Many choices, many options, many costs. It is complicated! Don’t give up if you are confused at this point: Medicare confusion is a sign of normal brain function!

Most of the time, the people you will talk to about Medicare will be either well-meaning government employees or insurance salespeople. Many of the government employees have a hard time understanding the complexities of the system and thus will have a hard time helping you make a good decision. Most of the insurance people are only interested in the sales commission they will receive when you sign up. Neither group is really looking out for your best interests. So what should you do?

Find Someone to Be On Your Side

Considering that health costs can be such an enormous part of your expenses after you turn 65, it makes sense to spend a little money to get some good unbiased advice.

Do you work with a fee-only financial planner? If so, you might be able to get good advice without additional cost. These financial planners usually include Medicare advice as one of the services they offer, and you might be able to get the advice without any additional expense.

Even if you work with a fee-only financial planner, no matter how smart they are, they probably don’t know everything about Medicare. So who else can you talk to? A good option is one of the independent Medicare experts that don’t sell insurance and that charge a fee to help you understand the best Medicare solution for your set of circumstances.
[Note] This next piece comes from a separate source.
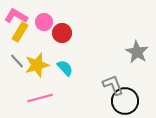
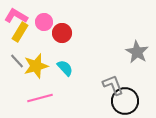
yellow star: moved 1 px left, 1 px down
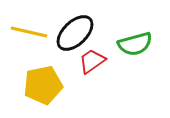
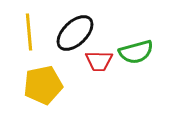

If you don’t use a fee-only financial planner and want to understand what they do, try visiting the National Association of Personal Financial Advisors online at www.NAPFA.org. This nonprofit only has links to fee-only advisors.

An Online Medicare Expert

Recently, I attended a financial conference where one of the speakers was from the i65 Medicare Software company. I was impressed. This online solution will give you detailed Medicare advice for a $65 charge. You enter your information online, and you receive a report that includes step-by-step instructions for your situation. Take a look online at www.i65.com/consumers.
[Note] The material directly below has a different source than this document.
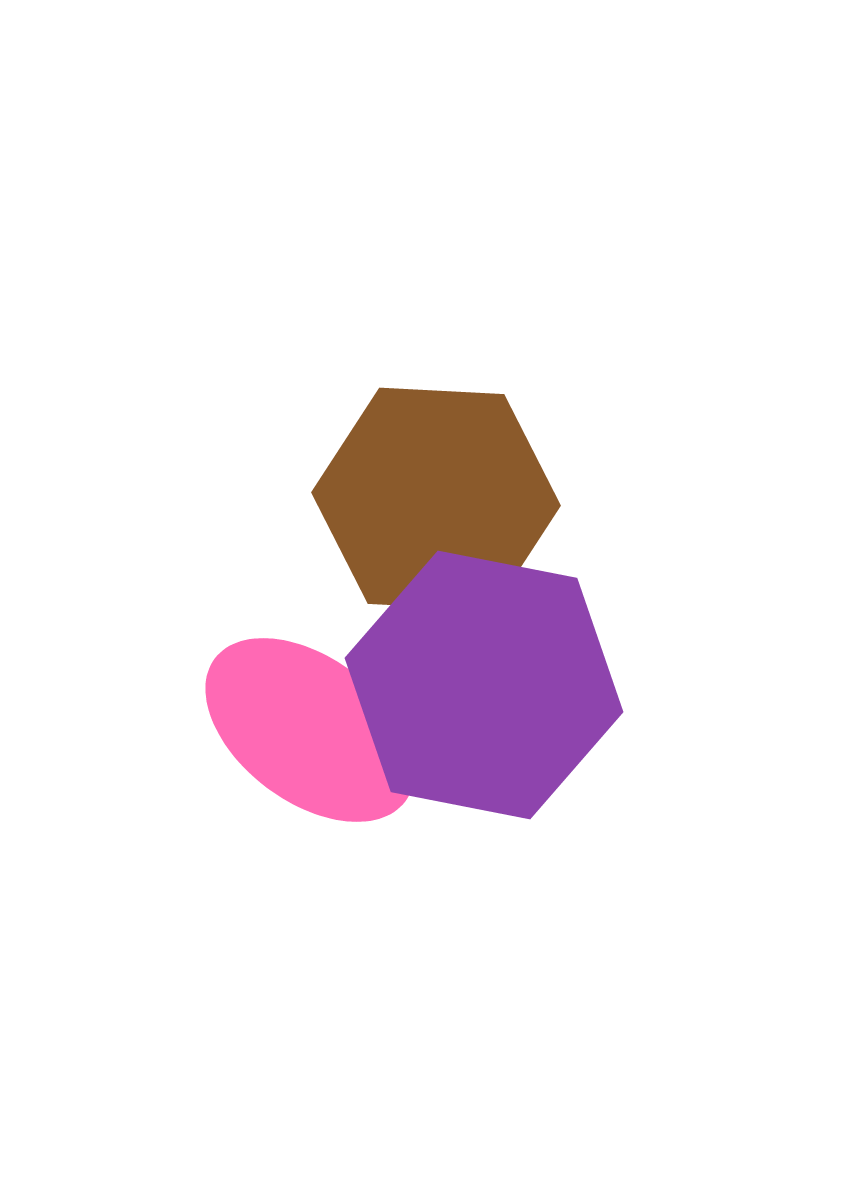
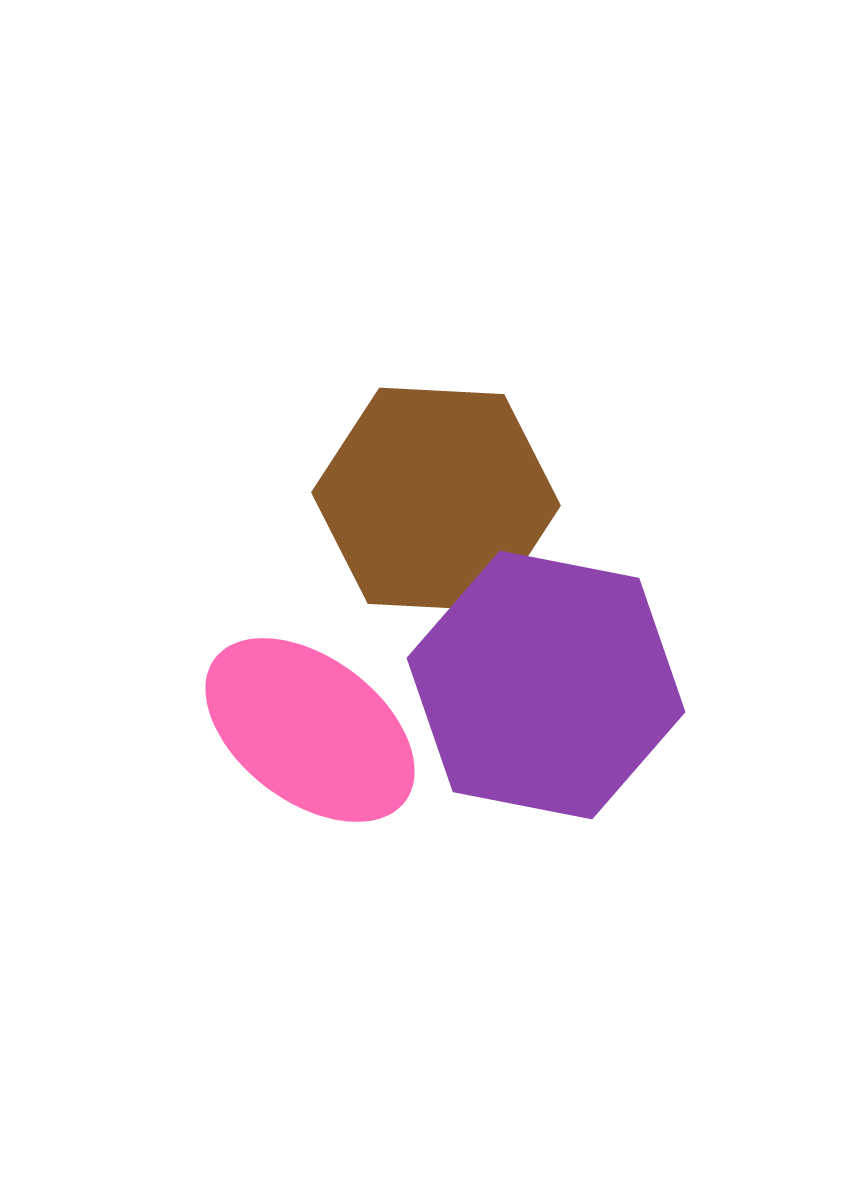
purple hexagon: moved 62 px right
Considering that your health care costs in retirement can exceed $250,000 over the rest of your life, a charge of $65 and the time it takes you to fill out your information online seems like a trivial price to pay to get good advice.

A Month and a Half

The last few months each year are often busy, and you probably have a full schedule. But you can’t change the fact that Medicare open enrollment closes in just a little more than a month and a half.

If you are diligent, you can start reading and researching, and maybe find the best Medicare solution for you. But what if you are wrong? Consult a reliable source that is independent of the government and insurance companies and that is willing to look out for your best interest, even if you have to pay them something. Your peace of mind is worth the cost.